Open material platforms represent an increasingly winning approach in 3D printing.
“Open” tends to indicate “not proprietary” more than a “use whatever materials” free-for-all, and it’s a popular collaborative strategy these days.
Locking in users to proprietary materials made in-house ensures that the parameters are understood and that the material will work as intended and designed. It also often leads to significant markups, as there’s only one source for the materials. We’ve seen it in 2D printing, and that mentality — affordable printer, expensive ink/consumables — moved into 3D printing too.
But the proprietary lines aren’t always the best option, they’re just the only option. Users want choice. Some builds need to be flexible, while others require superior mechanical strength. Some are quick mockups, others functional parts. So an increasing number of industrial systems are forming partnerships for open platforms.
Collaborating with chemical companies creates new choice in 3D printing.
The full additive manufacturing ecosystem is comprised of many moving parts: design, preparation, the actual 3D printing, post-processing. Tying in expertise from more than one area is leading to better results: if X knows materials and Y knows materials, the XY collaboration can bring them together for a stronger pairing (and stronger still by bringing in Z’s software expertise).
These partnerships are churning out, and they’re good to see. Some of them are even built into the foundations of a company.
Origin, which had been in stealth for some time, fully emerged recently with solid funding and an interesting approach to 3D printing.
Their P3 process (programmable photopolymerization) is a resin-based 3D printing technology that is being built with platform thinking. The solution “integrates modular hardware, extensible software, and new materials,” the company says.
Those new materials are being developed in Origin’s Open Material Network, which currently includes chemical partners BASF and, more recently announced, Henkel.
Henkel, which has been dipping its toes in the 3D printing waters with increasing visibility, is among the ranks of well-known materials companies investing in the additive arena.
For Origin, a key part of working with experts in materials is that all-important offering: choice.
“We are eager to give customers even more material options in a diverse range of portfolio materials that can take advantage of our (P3) process such as silicones, epoxies, and polyurethanes. We believe our open network approach with Henkel and other strategic partners will fundamentally reshape manufacturing and global supply chains and we look forward to unveiling world-class and industry-defining projects in development with Henkel in the coming months,” said Chris Prucha, Founder and CEO of Origin.

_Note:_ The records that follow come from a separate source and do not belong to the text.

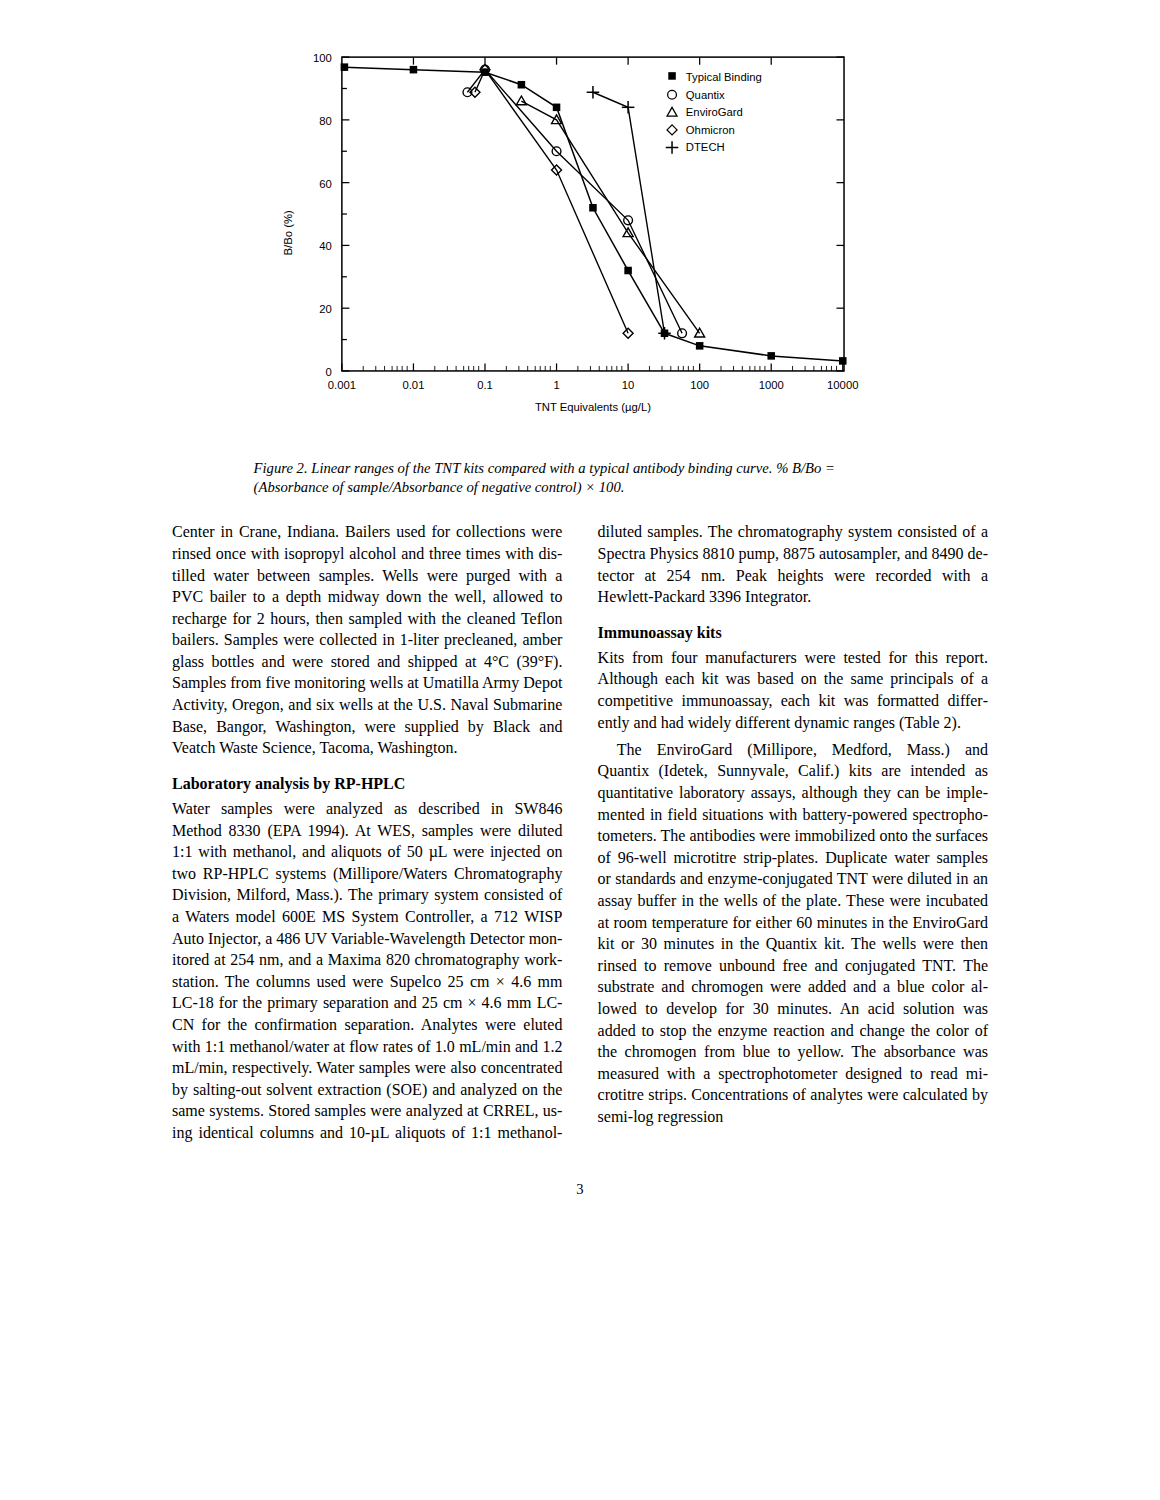100 80 60 40 20 0 B/Bo (%) 0.001 0.01 0.1 1 10 100 1000 10000 TNT Equivalents (µg/L) Typical Binding Quantix EnviroGard Ohmicron DTECH
Figure 2. Linear ranges of the TNT kits compared with a typical antibody binding curve. % B/Bo = (Absorbance of sample/Absorbance of negative control) × 100.
Center in Crane, Indiana. Bailers used for collections were rinsed once with isopropyl alcohol and three times with distilled water between samples. Wells were purged with a PVC bailer to a depth midway down the well, allowed to recharge for 2 hours, then sampled with the cleaned Teflon bailers. Samples were collected in 1-liter precleaned, amber glass bottles and were stored and shipped at 4°C (39°F). Samples from five monitoring wells at Umatilla Army Depot Activity, Oregon, and six wells at the U.S. Naval Submarine Base, Bangor, Washington, were supplied by Black and Veatch Waste Science, Tacoma, Washington.
Laboratory analysis by RP-HPLC
Water samples were analyzed as described in SW846 Method 8330 (EPA 1994). At WES, samples were diluted 1:1 with methanol, and aliquots of 50 µL were injected on two RP-HPLC systems (Millipore/Waters Chromatography Division, Milford, Mass.). The primary system consisted of a Waters model 600E MS System Controller, a 712 WISP Auto Injector, a 486 UV Variable-Wavelength Detector monitored at 254 nm, and a Maxima 820 chromatography workstation. The columns used were Supelco 25 cm × 4.6 mm LC-18 for the primary separation and 25 cm × 4.6 mm LC-CN for the confirmation separation. Analytes were eluted with 1:1 methanol/water at flow rates of 1.0 mL/min and 1.2 mL/min, respectively. Water samples were also concentrated by salting-out solvent extraction (SOE) and analyzed on the same systems. Stored samples were analyzed at CRREL, using identical columns and 10-µL aliquots of 1:1 methanol-diluted samples. The chromatography system consisted of a Spectra Physics 8810 pump, 8875 autosampler, and 8490 detector at 254 nm. Peak heights were recorded with a Hewlett-Packard 3396 Integrator.
Immunoassay kits
Kits from four manufacturers were tested for this report. Although each kit was based on the same principals of a competitive immunoassay, each kit was formatted differently and had widely different dynamic ranges (Table 2).
The EnviroGard (Millipore, Medford, Mass.) and Quantix (Idetek, Sunnyvale, Calif.) kits are intended as quantitative laboratory assays, although they can be implemented in field situations with battery-powered spectrophotometers. The antibodies were immobilized onto the surfaces of 96-well microtitre strip-plates. Duplicate water samples or standards and enzyme-conjugated TNT were diluted in an assay buffer in the wells of the plate. These were incubated at room temperature for either 60 minutes in the EnviroGard kit or 30 minutes in the Quantix kit. The wells were then rinsed to remove unbound free and conjugated TNT. The substrate and chromogen were added and a blue color allowed to develop for 30 minutes. An acid solution was added to stop the enzyme reaction and change the color of the chromogen from blue to yellow. The absorbance was measured with a spectrophotometer designed to read microtitre strips. Concentrations of analytes were calculated by semi-log regression
3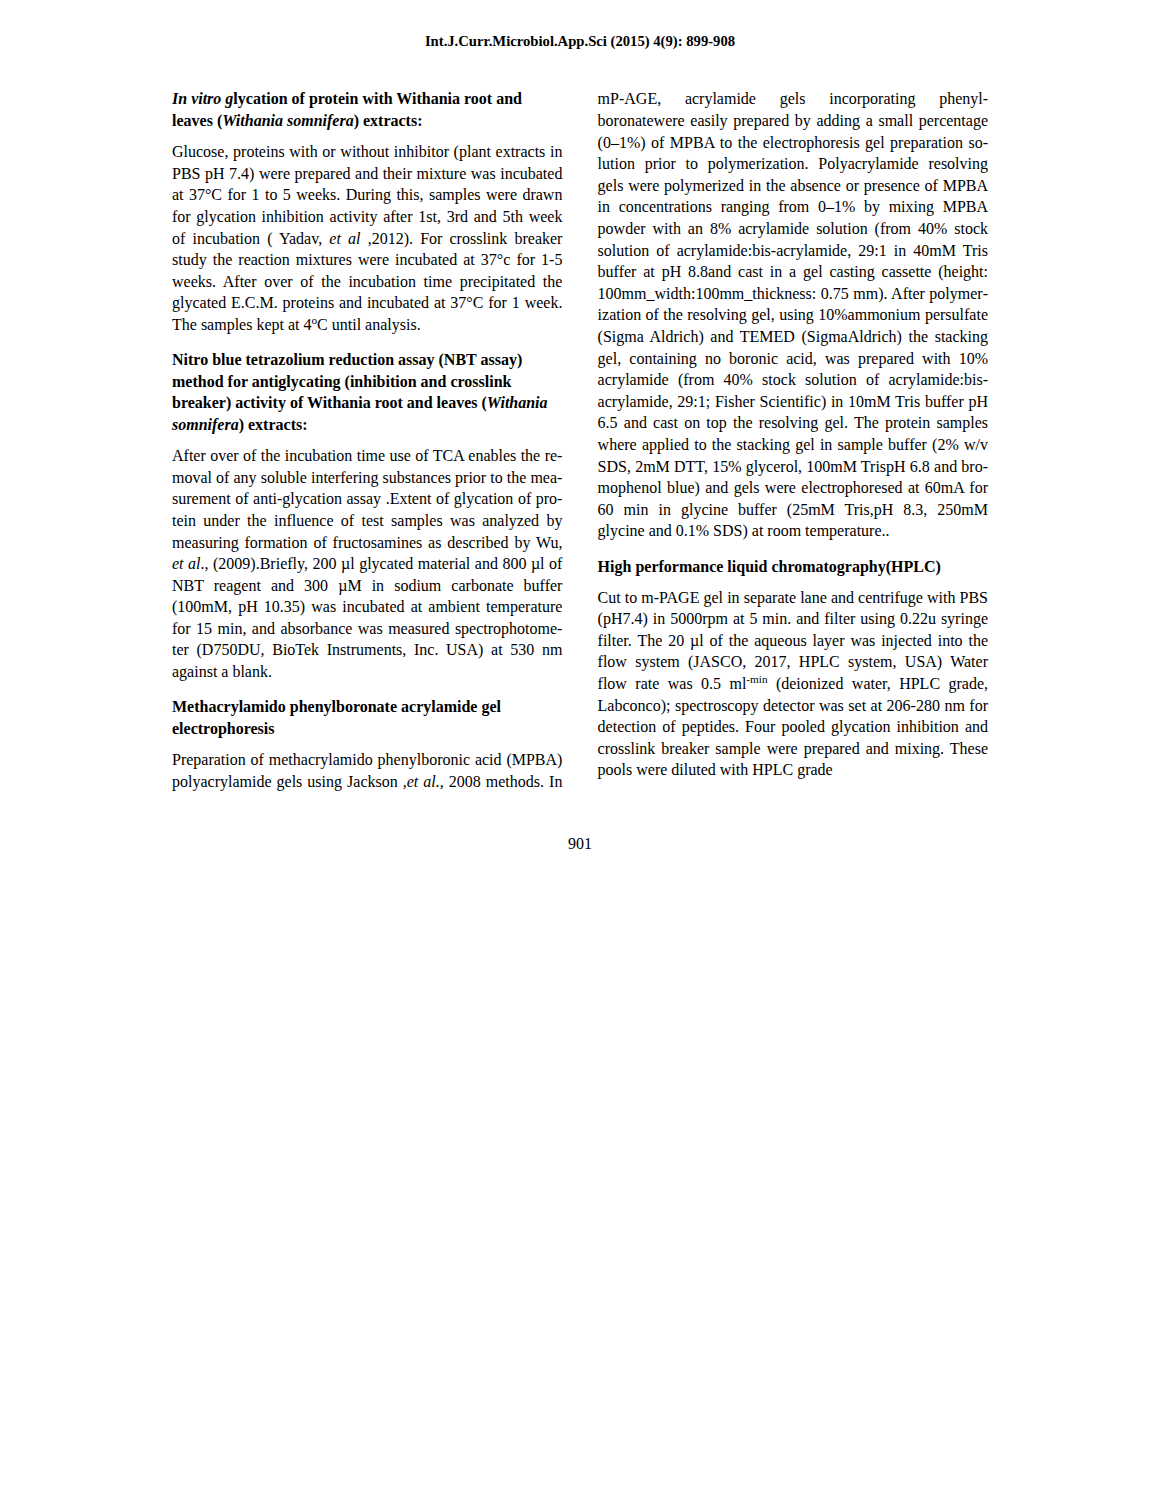Int.J.Curr.Microbiol.App.Sci (2015) 4(9): 899-908
In vitro glycation of protein with Withania root and leaves (Withania somnifera) extracts:
Glucose, proteins with or without inhibitor (plant extracts in PBS pH 7.4) were prepared and their mixture was incubated at 37°C for 1 to 5 weeks. During this, samples were drawn for glycation inhibition activity after 1st, 3rd and 5th week of incubation ( Yadav, et al ,2012). For crosslink breaker study the reaction mixtures were incubated at 37°c for 1-5 weeks. After over of the incubation time precipitated the glycated E.C.M. proteins and incubated at 37°C for 1 week. The samples kept at 4oC until analysis.
Nitro blue tetrazolium reduction assay (NBT assay) method for antiglycating (inhibition and crosslink breaker) activity of Withania root and leaves (Withania somnifera) extracts:
After over of the incubation time use of TCA enables the removal of any soluble interfering substances prior to the measurement of anti-glycation assay .Extent of glycation of protein under the influence of test samples was analyzed by measuring formation of fructosamines as described by Wu, et al., (2009).Briefly, 200 µl glycated material and 800 µl of NBT reagent and 300 µM in sodium carbonate buffer (100mM, pH 10.35) was incubated at ambient temperature for 15 min, and absorbance was measured spectrophotometer (D750DU, BioTek Instruments, Inc. USA) at 530 nm against a blank.
Methacrylamido phenylboronate acrylamide gel electrophoresis
Preparation of methacrylamido phenylboronic acid (MPBA) polyacrylamide gels using Jackson ,et al., 2008 methods. In mP-AGE, acrylamide gels incorporating phenylboronatewere easily prepared by adding a small percentage (0–1%) of MPBA to the electrophoresis gel preparation solution prior to polymerization. Polyacrylamide resolving gels were polymerized in the absence or presence of MPBA in concentrations ranging from 0–1% by mixing MPBA powder with an 8% acrylamide solution (from 40% stock solution of acrylamide:bis-acrylamide, 29:1 in 40mM Tris buffer at pH 8.8and cast in a gel casting cassette (height: 100mm_width:100mm_thickness: 0.75 mm). After polymerization of the resolving gel, using 10%ammonium persulfate (Sigma Aldrich) and TEMED (SigmaAldrich) the stacking gel, containing no boronic acid, was prepared with 10% acrylamide (from 40% stock solution of acrylamide:bis-acrylamide, 29:1; Fisher Scientific) in 10mM Tris buffer pH 6.5 and cast on top the resolving gel. The protein samples where applied to the stacking gel in sample buffer (2% w/v SDS, 2mM DTT, 15% glycerol, 100mM TrispH 6.8 and bromophenol blue) and gels were electrophoresed at 60mA for 60 min in glycine buffer (25mM Tris,pH 8.3, 250mM glycine and 0.1% SDS) at room temperature..
High performance liquid chromatography(HPLC)
Cut to m-PAGE gel in separate lane and centrifuge with PBS (pH7.4) in 5000rpm at 5 min. and filter using 0.22u syringe filter. The 20 µl of the aqueous layer was injected into the flow system (JASCO, 2017, HPLC system, USA) Water flow rate was 0.5 ml-min (deionized water, HPLC grade, Labconco); spectroscopy detector was set at 206-280 nm for detection of peptides. Four pooled glycation inhibition and crosslink breaker sample were prepared and mixing. These pools were diluted with HPLC grade
901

Materials to emerge from this partnership are slated for “focus on additive mass production for the medical, automotive, and other industrial sectors.” Several medical device-appropriate biocompatible materials have already been validated, the companies note.
The partnership announcement adds:
“Notably, Henkel’s parent silicone resins have tested to Henkel’s protocols based upon ISO-10993 biocompatibility standards.”
That tie-in, with ISO certifications, means something else for the open materials thinking: trust. Especially moving into markets that require great trust and reliability, like medical, 3D printing has a lot to prove. Working with already-trusted names with established and certified operations goes a long way to validating new introductions.
These announcements are coming in more regularly, and we should only expect that pace to accelerate. As big names in chemicals and materials continue to invest into additive manufacturing, work with established hardware manufacturers will continue to bring new mechanical properties to more applications.